Jaune: Sure, sure, just, uh... Need to do some laundry first...
Jaune gingerly sidesteps away. Pyrrha throws her arms up in frustration.
Nora: Ren, help! I'm being attacked by a vicious monster!
Sun enters the fray with a flying kick, knocking the Beowolf out in a single hit.
Sun: (turning to Nora) Nora! Are you okay?!
Nora: Huh? Oh, yeah, I'm fine. Where is Ren, is he behind you?
Sun: No, it's just me.
Nora: Oh. Okay. Could you move along then? That would be great.
Sun: (confused) Uh... Huh?
Nora: (shooing Sun away) Move it, monkey boy! Go, go, go!
Sun walks off, scowling.
Later, Nora lies apparently incapacitated on the ground while the Beowolf stands over her, wagging its tail idly.
Nora: (dramatically) Oh, won't some brave hero please save me from this deadly Grimm!
Yang Xiao Long comes flying in and knocks the Beowolf out with a punch.
Yang: Here's your hero!
Nora: (frustrated) No, no, no! What are you doing?!
Yang: I'm... Saving you...?
Nora: Do you know how hard it was to find a Beowolf around here?!
Yang: Pretty easy, I mean they're like, around every corner...?
Nora: Get out of here! You almost ruined everything!
Yang: (walking away) You are so weird...
Some time later, Nora struggles with the Beowolf, pulling its tail as it futilely attempts to escape from her.
Nora: Oh no, I'm helpless, and in danger! (to the Beowolf) I'm not done with you yet! Bad Grimm, bad Grimm!
Ren walks over and observes the scene for a moment.
Ren: What are you doing?
Nora: Oh, Ren, finally! I'm fighting for my life, obviously!
Ren: It looks like you have him pretty well under control. (laughs) You never cease to amaze me, Nora. (walks away)
Nora: No, wait, come back! What's a girl gotta do to get rescued around here? Wait, did he say I'm "amazing"?! (exultantly) Ren thinks I'm amazing!
Overjoyed, Nora hugs the Beowolf's arm tight, and the sound of bones cracking is heard. The Beowolf helplessly flops to the ground and goes limp.
Nora: Whoops. I broke another one.
A junior detective badge with Sun and Neptune's mustached faces on it zooms in, then out, in the middle of the screen.
Neptune: Junior detectives!
Outside Beacon Academy, Neptune sits forlornly on the sidewalk while Sun paces back and forth in contemplation.
Sun: We haven't caught any perps in a while!
Neptune: Maybe we've just lost our edge.
Sun: (perking up, having an idea) You thinkin' what I'm thinkin'?!
In unison, the pair jump up and enthusiastically turn to face each other.
Neptune: On the count of three.
Neptune and Sun: One, two, three!
Neptune: (simultaneously) Musical!
Sun: (simultaneously) Upgrade time!
Neptune: Yeah, upgrades.
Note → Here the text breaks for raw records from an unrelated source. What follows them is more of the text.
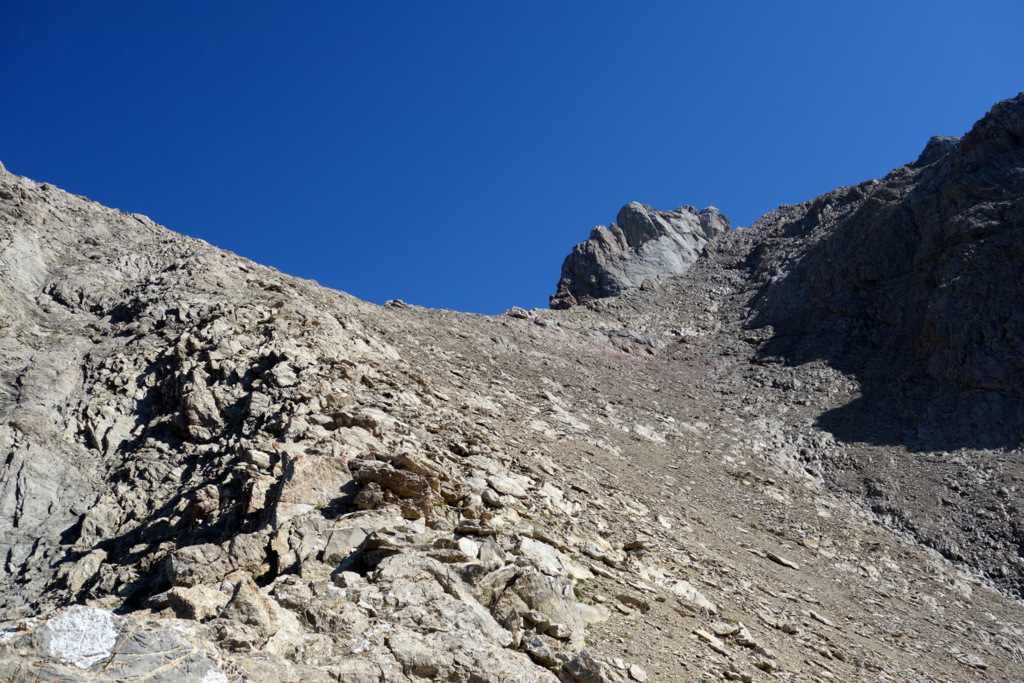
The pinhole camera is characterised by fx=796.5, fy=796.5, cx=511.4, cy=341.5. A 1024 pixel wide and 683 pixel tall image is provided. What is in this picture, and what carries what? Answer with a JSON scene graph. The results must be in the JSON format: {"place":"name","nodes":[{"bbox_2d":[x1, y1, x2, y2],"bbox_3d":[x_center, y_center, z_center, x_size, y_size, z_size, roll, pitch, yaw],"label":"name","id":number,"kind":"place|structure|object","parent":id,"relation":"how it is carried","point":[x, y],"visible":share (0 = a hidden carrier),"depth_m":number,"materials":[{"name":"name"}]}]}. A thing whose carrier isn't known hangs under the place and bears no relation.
{"place":"outdoors","nodes":[
{"label":"outdoors","id":0,"kind":"place"},
{"bbox_2d":[0,157,1023,682],"label":"mountain","id":1,"kind":"structure","parent":0,"point":[365,305],"materials":[{"name":"stone"}]},
{"bbox_2d":[43,603,117,669],"bbox_3d":[-3.203,2.203,5.924,0.636,0.387,0.678,0,-23,0],"label":"rock","id":2,"kind":"object","parent":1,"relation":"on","point":[51,626],"visible":0.78,"depth_m":5.82,"materials":[{"name":"white stone"}]},
{"bbox_2d":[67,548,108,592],"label":"rock","id":3,"kind":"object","parent":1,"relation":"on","point":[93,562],"visible":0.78,"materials":[{"name":"grey stone"}]},
{"bbox_2d":[163,581,228,620],"bbox_3d":[-2.686,2.288,6.790,0.552,0.431,0.563,-18,-29,35],"label":"rock","id":4,"kind":"object","parent":1,"relation":"on","point":[193,610],"visible":0.7,"depth_m":6.64,"materials":[{"name":"stone"}]},
{"bbox_2d":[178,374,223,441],"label":"rock","id":5,"kind":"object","parent":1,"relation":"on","point":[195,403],"visible":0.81,"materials":[{"name":"grey stone"}]},
{"bbox_2d":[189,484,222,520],"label":"rock","id":6,"kind":"object","parent":1,"relation":"on","point":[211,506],"visible":0.89,"depth_m":10.76,"materials":[{"name":"grey stone"}]},
{"bbox_2d":[164,540,265,587],"bbox_3d":[-2.936,2.286,7.932,0.978,0.587,0.808,18,-29,-36],"label":"rock","id":7,"kind":"object","parent":1,"relation":"on","point":[193,560],"visible":0.78,"depth_m":7.70,"materials":[{"name":"grey stone"}]},
{"bbox_2d":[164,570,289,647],"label":"rocks","id":8,"kind":"object","parent":1,"relation":"on","point":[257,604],"visible":0.78,"depth_m":6.36,"materials":[{"name":"stone"}]},
{"bbox_2d":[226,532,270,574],"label":"rock","id":9,"kind":"object","parent":1,"relation":"on","point":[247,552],"visible":0.7,"depth_m":8.11,"materials":[{"name":"grey stone"}]},
{"bbox_2d":[218,574,284,648],"bbox_3d":[-2.202,2.292,6.594,0.505,0.619,0.617,11,-26,-24],"label":"rock","id":10,"kind":"object","parent":1,"relation":"on","point":[249,610],"visible":0.75,"depth_m":6.44,"materials":[{"name":"grey stone"}]},
{"bbox_2d":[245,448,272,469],"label":"rock","id":11,"kind":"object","parent":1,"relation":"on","point":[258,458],"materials":[{"name":"beige stone"}]},
{"bbox_2d":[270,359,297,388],"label":"rock","id":12,"kind":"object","parent":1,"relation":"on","point":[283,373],"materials":[{"name":"beige stone"}]},
{"bbox_2d":[273,451,353,520],"bbox_3d":[-2.433,1.908,9.800,1.070,1.029,1.102,0,-23,0],"label":"rock","id":13,"kind":"object","parent":1,"relation":"on","point":[311,476],"visible":0.67,"depth_m":9.52,"materials":[{"name":"beige stone"}]},
{"bbox_2d":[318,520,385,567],"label":"rock","id":14,"kind":"object","parent":1,"relation":"on","point":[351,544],"visible":0.69,"depth_m":8.29,"materials":[{"name":"grey stone"}]},
{"bbox_2d":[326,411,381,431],"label":"rock","id":15,"kind":"object","parent":1,"relation":"on","point":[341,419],"visible":0.7,"depth_m":13.49,"materials":[{"name":"stone"}]},
{"bbox_2d":[352,483,383,509],"bbox_3d":[-1.641,1.787,8.981,0.393,0.341,0.414,-10,-25,22],"label":"rock","id":16,"kind":"object","parent":1,"relation":"on","point":[363,500],"visible":0.92,"depth_m":8.86,"materials":[{"name":"grey stone"}]},
{"bbox_2d":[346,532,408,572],"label":"rock","id":17,"kind":"object","parent":1,"relation":"on","point":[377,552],"visible":0.65,"depth_m":7.91,"materials":[{"name":"grey stone"}]},
{"bbox_2d":[351,460,438,501],"bbox_3d":[-1.437,1.714,9.764,1.095,0.514,0.913,0,-23,0],"label":"rock","id":18,"kind":"object","parent":1,"relation":"on","point":[387,482],"visible":0.7,"depth_m":9.53,"materials":[{"name":"stone"}]},
{"bbox_2d":[385,298,407,308],"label":"rock","id":19,"kind":"object","parent":1,"relation":"on","point":[397,301],"visible":0.44,"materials":[{"name":"grey stone"}]},
{"bbox_2d":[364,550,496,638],"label":"boulder","id":20,"kind":"object","parent":1,"relation":"on","point":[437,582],"visible":0.72,"depth_m":6.95,"materials":[{"name":"grey stone"}]},
{"bbox_2d":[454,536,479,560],"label":"rock","id":21,"kind":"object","parent":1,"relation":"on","point":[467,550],"visible":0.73,"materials":[{"name":"white stone"}]},
{"bbox_2d":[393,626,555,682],"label":"rock","id":22,"kind":"object","parent":1,"relation":"on","point":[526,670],"visible":0.96,"depth_m":6.33,"materials":[{"name":"grey stone"}]},
{"bbox_2d":[484,474,531,499],"bbox_3d":[-0.124,2.545,13.501,0.874,0.429,0.825,20,-31,-40],"label":"rock","id":23,"kind":"object","parent":1,"relation":"on","point":[503,486],"visible":0.84,"depth_m":13.29,"materials":[{"name":"stone"}]},
{"bbox_2d":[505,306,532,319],"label":"rock","id":24,"kind":"object","parent":1,"relation":"on","point":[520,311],"visible":0.56,"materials":[{"name":"grey stone"}]},
{"bbox_2d":[484,567,584,644],"bbox_3d":[0.189,2.934,8.508,1.157,0.995,1.112,0,-23,0],"label":"boulder","id":25,"kind":"object","parent":1,"relation":"on","point":[554,616],"visible":0.7,"depth_m":8.30,"materials":[{"name":"grey stone"}]},
{"bbox_2d":[519,634,558,668],"bbox_3d":[0.230,2.961,7.588,0.431,0.297,0.428,-19,-29,37],"label":"rock","id":26,"kind":"object","parent":1,"relation":"on","point":[546,652],"visible":0.89,"depth_m":7.46,"materials":[{"name":"grey stone"}]},
{"bbox_2d":[518,536,568,574],"bbox_3d":[0.314,2.809,10.074,0.795,0.547,0.841,-18,-29,36],"label":"rock","id":27,"kind":"object","parent":1,"relation":"on","point":[548,556],"visible":0.72,"depth_m":9.92,"materials":[{"name":"stone"}]},
{"bbox_2d":[561,651,610,682],"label":"rock","id":28,"kind":"object","parent":1,"relation":"on","point":[574,666],"visible":0.97,"depth_m":7.35,"materials":[{"name":"grey stone"}]},
{"bbox_2d":[614,592,650,612],"bbox_3d":[1.590,3.541,10.733,0.476,0.257,0.478,20,-31,-40],"label":"rock","id":29,"kind":"object","parent":1,"relation":"on","point":[634,600],"visible":0.88,"depth_m":10.59,"materials":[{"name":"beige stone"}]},
{"bbox_2d":[623,541,648,550],"bbox_3d":[2.073,3.483,13.426,0.453,0.196,0.464,21,-31,-40],"label":"rock","id":30,"kind":"object","parent":1,"relation":"on","point":[636,544],"visible":0.8,"depth_m":13.27,"materials":[{"name":"stone"}]},
{"bbox_2d":[627,662,646,682],"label":"rock","id":31,"kind":"object","parent":1,"relation":"on","point":[638,676],"visible":0.98,"depth_m":8.65,"materials":[{"name":"stone"}]},
{"bbox_2d":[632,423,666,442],"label":"rock","id":32,"kind":"object","parent":1,"relation":"on","point":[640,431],"visible":0.7,"depth_m":28.19,"materials":[{"name":"white stone"}]},
{"bbox_2d":[662,577,715,612],"bbox_3d":[2.670,3.999,12.378,0.870,0.487,0.875,20,-30,-39],"label":"rock","id":33,"kind":"object","parent":1,"relation":"on","point":[682,584],"visible":0.64,"depth_m":12.22,"materials":[{"name":"stone"}]},
{"bbox_2d":[693,628,723,648],"bbox_3d":[2.609,3.999,10.685,0.404,0.231,0.411,20,-30,-38],"label":"rock","id":34,"kind":"object","parent":1,"relation":"on","point":[706,636],"visible":0.88,"depth_m":10.57,"materials":[{"name":"stone"}]},
{"bbox_2d":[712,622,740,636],"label":"rock","id":35,"kind":"object","parent":1,"relation":"on","point":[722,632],"visible":0.85,"depth_m":11.44,"materials":[{"name":"grey stone"}]},
{"bbox_2d":[734,627,757,646],"bbox_3d":[3.357,4.307,11.557,0.380,0.267,0.408,7,-24,-16],"label":"rock","id":36,"kind":"object","parent":1,"relation":"on","point":[748,638],"visible":0.79,"depth_m":11.43,"materials":[{"name":"grey stone"}]},
{"bbox_2d":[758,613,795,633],"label":"rock","id":37,"kind":"object","parent":1,"relation":"on","point":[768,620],"visible":0.88,"depth_m":12.36,"materials":[{"name":"grey stone"}]},
{"bbox_2d":[764,550,799,569],"bbox_3d":[6.046,4.957,17.990,0.742,0.259,0.742,18,-30,-37],"label":"rock","id":38,"kind":"object","parent":1,"relation":"on","point":[784,562],"visible":0.83,"depth_m":17.80,"materials":[{"name":"grey stone"}]},
{"bbox_2d":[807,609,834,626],"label":"rock","id":39,"kind":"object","parent":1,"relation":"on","point":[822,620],"visible":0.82,"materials":[{"name":"grey stone"}]},
{"bbox_2d":[0,0,1023,320],"label":"sky","id":40,"kind":"structure","parent":0,"point":[367,4],"materials":[{"name":"blue"}]},
{"bbox_2d":[552,201,729,309],"label":"rock outcrop","id":41,"kind":"structure","parent":0,"point":[574,255],"materials":[{"name":"grey stone"}]},
{"bbox_2d":[721,91,1023,455],"label":"mountain","id":42,"kind":"structure","parent":0,"point":[942,337],"materials":[{"name":"stone"}]},
{"bbox_2d":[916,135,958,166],"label":"rock","id":43,"kind":"object","parent":42,"relation":"on","point":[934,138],"visible":0.2,"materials":[{"name":"grey stone"}]}
]}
Those sound good.
Over upbeat 80s-style music, Sun and Neptune are seen exiting a Police Surplus store, Sun casually twirling a pair of gold handcuffs around his finger and Neptune spinning a gold baton in his hand. From inside the store, the Shopkeep waves cheerily at the departing customers with a handful of money.
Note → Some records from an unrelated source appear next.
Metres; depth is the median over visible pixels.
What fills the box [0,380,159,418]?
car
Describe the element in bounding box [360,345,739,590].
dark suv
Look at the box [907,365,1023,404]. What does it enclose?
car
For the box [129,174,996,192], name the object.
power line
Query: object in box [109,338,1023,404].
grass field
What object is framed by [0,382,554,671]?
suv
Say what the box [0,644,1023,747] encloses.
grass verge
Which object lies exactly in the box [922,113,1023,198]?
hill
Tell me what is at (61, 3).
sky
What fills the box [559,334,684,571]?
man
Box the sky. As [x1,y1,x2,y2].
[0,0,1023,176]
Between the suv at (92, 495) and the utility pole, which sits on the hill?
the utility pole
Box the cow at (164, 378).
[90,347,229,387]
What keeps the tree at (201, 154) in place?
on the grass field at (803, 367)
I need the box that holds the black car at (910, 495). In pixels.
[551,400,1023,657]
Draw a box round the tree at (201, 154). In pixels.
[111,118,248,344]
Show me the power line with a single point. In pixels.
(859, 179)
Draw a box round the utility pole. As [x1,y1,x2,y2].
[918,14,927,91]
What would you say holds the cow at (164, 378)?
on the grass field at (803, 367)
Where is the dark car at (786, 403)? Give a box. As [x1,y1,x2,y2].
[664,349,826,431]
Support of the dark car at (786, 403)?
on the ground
Sun and Neptune then exit an Army Surplus store, clad in flak jackets and carrying riot shields, wearing multiple army helmets on each of their heads. The Shopkeep jubilantly waves at them, both hands full of banknotes.
Sun and Neptune then leave a motorcycle store named Easy Riders, wheeling out two newly-bought motorcycles, while the Shopkeep swims in a huge pile of money behind them.
Next to their bikes, Sun and Neptune stand outfitted with all of their newly-purchased equipment, ridiculously bogged down and struggling under the collective weight.
Sun: Alright, you ready?
Neptune: Let's kick some butt!
Neptune: Get back here!
Sun: Junior detectives, roll out!
Both of them struggle to give chase, but Sun manages to make no more than a couple steps and Neptune falls flat on his face.